Changes on master since the WASM merge, not yet part of a tagged release.

  • WASI 0.2 component buildmake component builds the VM as a WebAssembly component (wasm32-wasip2) alongside the core WASI module.
  • Cooperative scheduler timer queuewait parks the calling coroutine on a timer queue instead of busy-spinning; timed coroutines run concurrently and the VM idles in a single host wait until the next deadline.
  • Live Interpreter — an in-browser REPL running the full VM, linked from the home page.
  • Performance tracking — a benchmark page recording interpreter, shootout, and SIMD results over time.
  • WASI 0.3 notes — design notes on adopting native-async components (future/stream) once host and toolchain support land.

2026.04.20 — WASM becomes the default target

Tagged 2026.04.20-native-final. The WASM branch merged to master (#495); WebAssembly/WASI is now the default and only build target. The final native build — CMake, Eerie, and DynLib — is frozen at this tag, with ongoing native work on the native branch.

  • SIMD128 Vector backend — the Vector primitive gains a WebAssembly SIMD128 backend, restoring AltiVec-era vector acceleration on modern hardware and in the browser.
  • 64-bit integer literals — integer literals no longer truncate to 32 bits (#420).
  • Map equalityMap implements comparison for equality (#28).
  • JSON singletonsasJson added to nil, true, and false (#27).
  • isKindOf fix — ancestor checks use identity comparison (#201).
  • Site and Book restructured for the WASM era; continuous integration rewritten for the WASM toolchain.

2026.03.06 — Stackless alpha, WASM port, and the JS bridge

Tagged 2026.03.06-stackless-alpha. The first alpha of the stackless VM, together with the initial WebAssembly port and a new JavaScript integration model.

  • WASM/WASI cross-compilation — the VM compiles to a single portable WebAssembly module that runs under wasmtime, Node.js, or the browser.
  • Bidirectional Io↔JavaScript bridge — Io can call JavaScript functions and JavaScript can call Io methods, replacing the native addon model.
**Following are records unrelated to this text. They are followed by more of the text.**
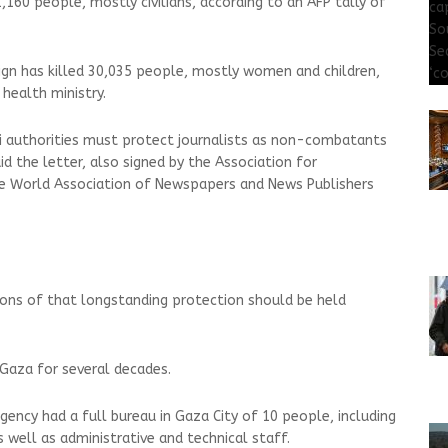
,160 people, mostly civilians, according to an AFP tally of
aign has killed 30,035 people, mostly women and children,
health ministry.
aeli authorities must protect journalists as non-combatants
id the letter, also signed by the Association for
he World Association of Newspapers and News Publishers
ions of that longstanding protection should be held
 Gaza for several decades.
gency had a full bureau in Gaza City of 10 people, including
 well as administrative and technical staff.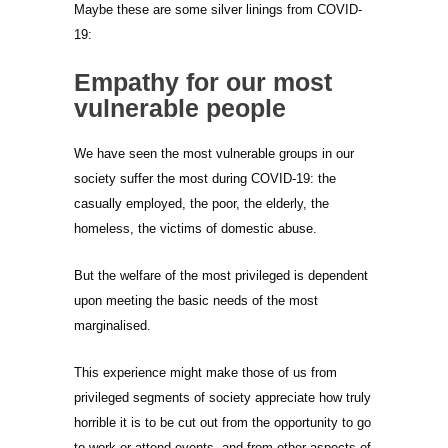
Maybe these are some silver linings from COVID-
19:
Empathy for our most
vulnerable people
We have seen the most vulnerable groups in our
society suffer the most during COVID-19: the
casually employed, the poor, the elderly, the
homeless, the victims of domestic abuse.
But the welfare of the most privileged is dependent
upon meeting the basic needs of the most
marginalised.
This experience might make those of us from
privileged segments of society appreciate how truly
horrible it is to be cut out from the opportunity to go
to work or attend events, and from other aspects of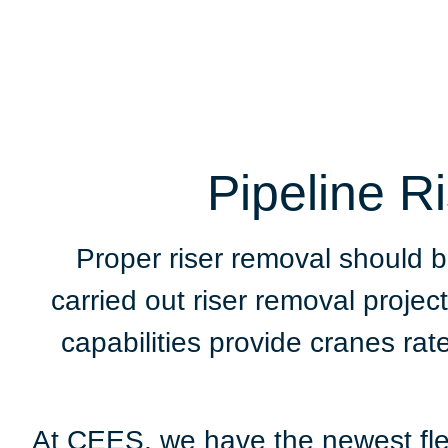
Pipeline R
Proper riser removal should 
carried out riser removal proj
capabilities provide cranes rat
At CEES, we have the newest flee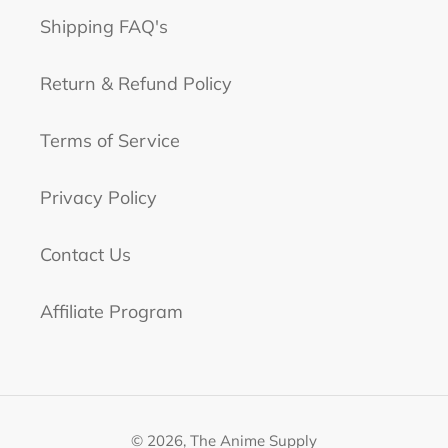
Shipping FAQ's
Return & Refund Policy
Terms of Service
Privacy Policy
Contact Us
Affiliate Program
© 2026,
The Anime Supply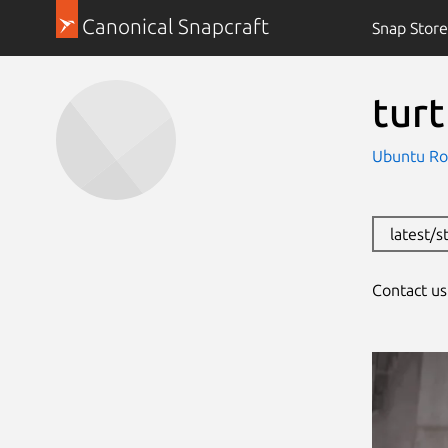
Canonical Snapcraft
Snap Store
tur
Ubuntu Ro
latest/s
Contact u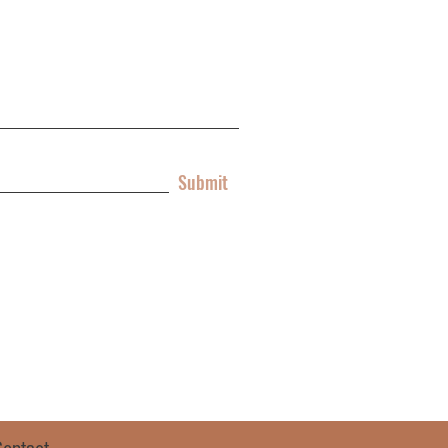
Submit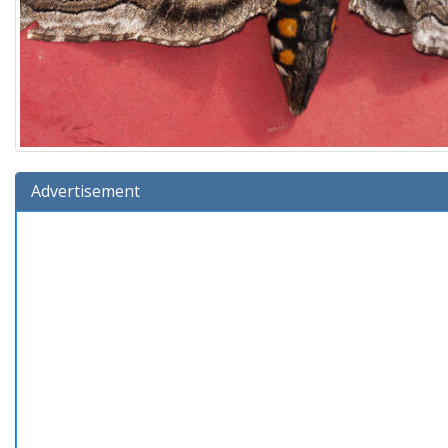
Advertisement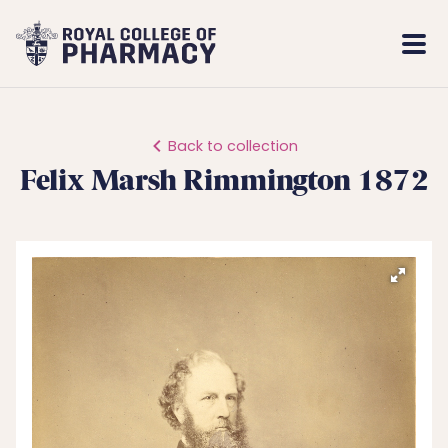
Royal
Mobi
College
Men
of
Pharmacy
Back to collection
Felix Marsh Rimmington 1872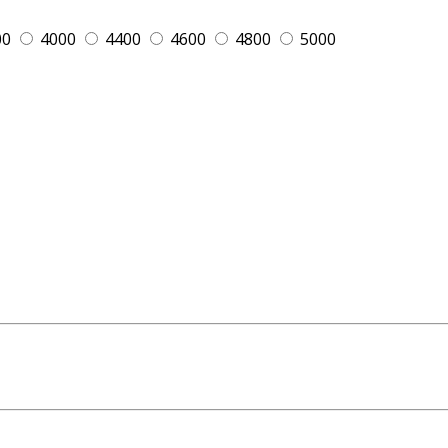
00
4000
4400
4600
4800
5000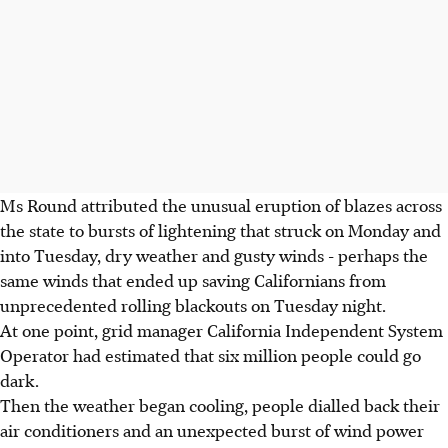
Ms Round attributed the unusual eruption of blazes across
the state to bursts of lightening that struck on Monday and
into Tuesday, dry weather and gusty winds - perhaps the
same winds that ended up saving Californians from
unprecedented rolling blackouts on Tuesday night.
At one point, grid manager California Independent System
Operator had estimated that six million people could go
dark.
Then the weather began cooling, people dialled back their
air conditioners and an unexpected burst of wind power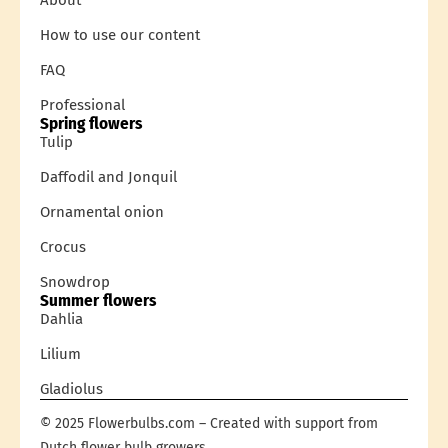
How to use our content
FAQ
Professional
Spring flowers
Tulip
Daffodil and Jonquil
Ornamental onion
Crocus
Snowdrop
Summer flowers
Dahlia
Lilium
Gladiolus
© 2025 Flowerbulbs.com – Created with support from
Dutch flower bulb growers.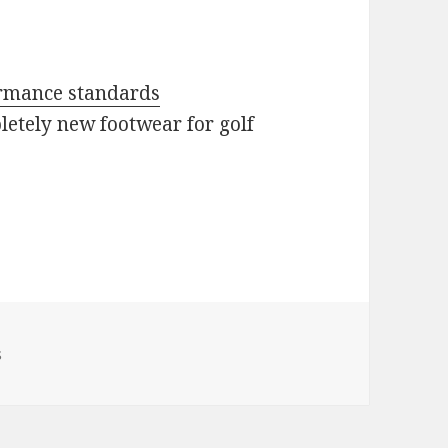
formance standards
etely new footwear for golf
s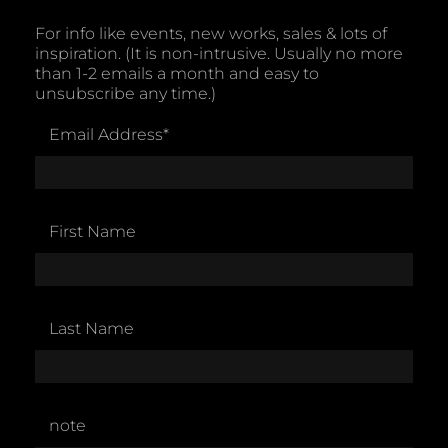
For info like events, new works, sales & lots of
inspiration. (It is non-intrusive. Usually no more
than 1-2 emails a month and easy to
unsubscribe any time.)
Email Address
*
First Name
Last Name
note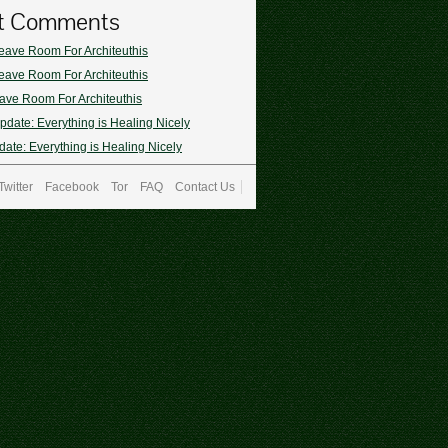
t Comments
eave Room For Architeuthis
eave Room For Architeuthis
ave Room For Architeuthis
pdate: Everything is Healing Nicely
ate: Everything is Healing Nicely
Twitter
Facebook
Tor
FAQ
Contact Us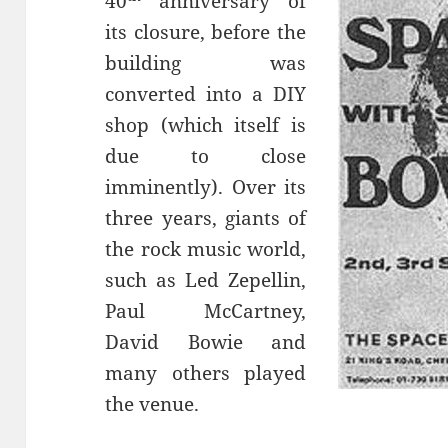
40
anniversary of
its closure, before the
building was
converted into a DIY
shop (which itself is
due to close
imminently). Over its
three years, giants of
the rock music world,
such as Led Zepellin,
Paul McCartney,
David Bowie and
many others played
the venue.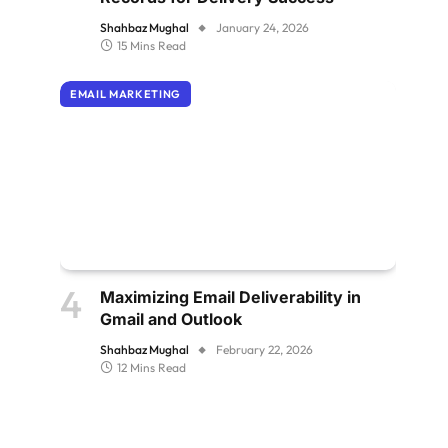
Shahbaz Mughal
January 24, 2026
15 Mins Read
EMAIL MARKETING
Maximizing Email Deliverability in
Gmail and Outlook
Shahbaz Mughal
February 22, 2026
12 Mins Read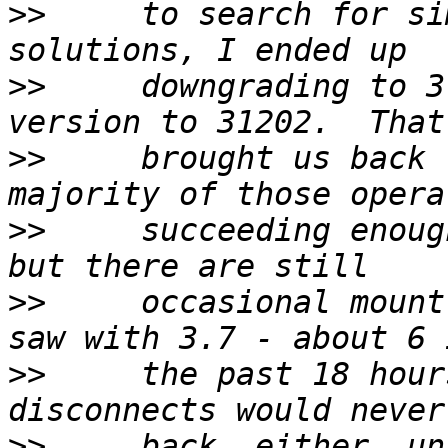
>>
     to search for si
>>
     downgrading to 3
>>
     brought us back 
>>
     succeeding enoug
>>
     occasional mount
>>
     the past 18 hour
>>
     back, either, un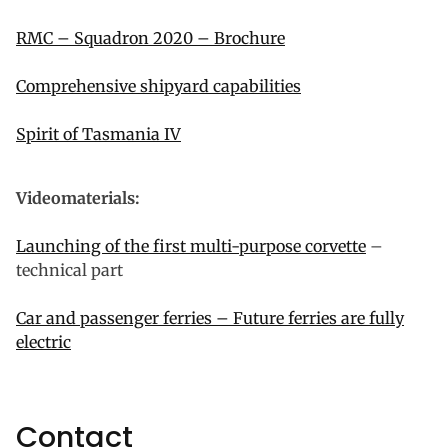
RMC – Squadron 2020 – Brochure
Comprehensive shipyard capabilities
Spirit of Tasmania IV
Videomaterials:
Launching of the first multi-purpose corvette
–
technical part
Car and passenger ferries – Future ferries are fully
electric
Contact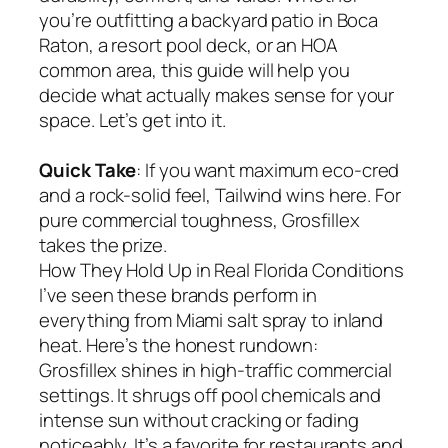
you’re outfitting a backyard patio in Boca
Raton, a resort pool deck, or an HOA
common area, this guide will help you
decide what actually makes sense for your
space. Let’s get into it.
Quick Take
: If you want maximum eco-cred
and a rock-solid feel, Tailwind wins here. For
pure commercial toughness, Grosfillex
takes the prize.
How They Hold Up in Real Florida Conditions
I’ve seen these brands perform in
everything from Miami salt spray to inland
heat. Here’s the honest rundown:
Grosfillex shines in high-traffic commercial
settings. It shrugs off pool chemicals and
intense sun without cracking or fading
noticeably. It’s a favorite for restaurants and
DynLib, AddonLoader, and the Eerie addon infrastructure were removed.
  • Async/await across the bridge — futures integrate with JavaScript Promises: the eval loop yields and resumes across the JS boundary, and an unrecognized message sent to a pending future implicitly awaits its result.
  • BigInt — arbitrary-precision integers with transparent round-tripping across the Io↔JS bridge.
  • Browser REPL — an interactive interpreter hosted in a web page, with demos for the bridge, DOM access, async, and callbacks.
  • Strings default to UTF-8.

2026.02 — Stackless evaluator

The recursive, C-stack-based evaluator was replaced with a heap-allocated frame state machine — the foundation the WASM port builds on. With no native C stack to switch, the platform-specific coroutine assembly is no longer needed.

  • Iterative eval loop — evaluation runs on a frame state machine instead of C recursion.
  • First-class continuations — the current computation can be captured, resumed, stored, or serialized (callcc, behind the IO_CALLCC build flag).
  • Tail-call optimization — including through if branches.
  • Robust exception unwinding — Io-level exceptions are unwound by the eval loop rather than C setjmp/longjmp.
  • Resumable exceptions — Common Lisp–style signal / withHandler: a handler can resume at the signal site, fall through, or unwind.
  • GC-managed eval frames — frames are pooled, garbage-collected objects; coroutines became frame-based and the old platform-specific coroutine library was removed.

2025.07 — ARM64 coroutines

Native ARM64 coroutine support for Apple Silicon and modern Linux (#476) — the last major addition to the native-era coroutine implementation before the stackless rewrite made platform-specific coroutine code unnecessary.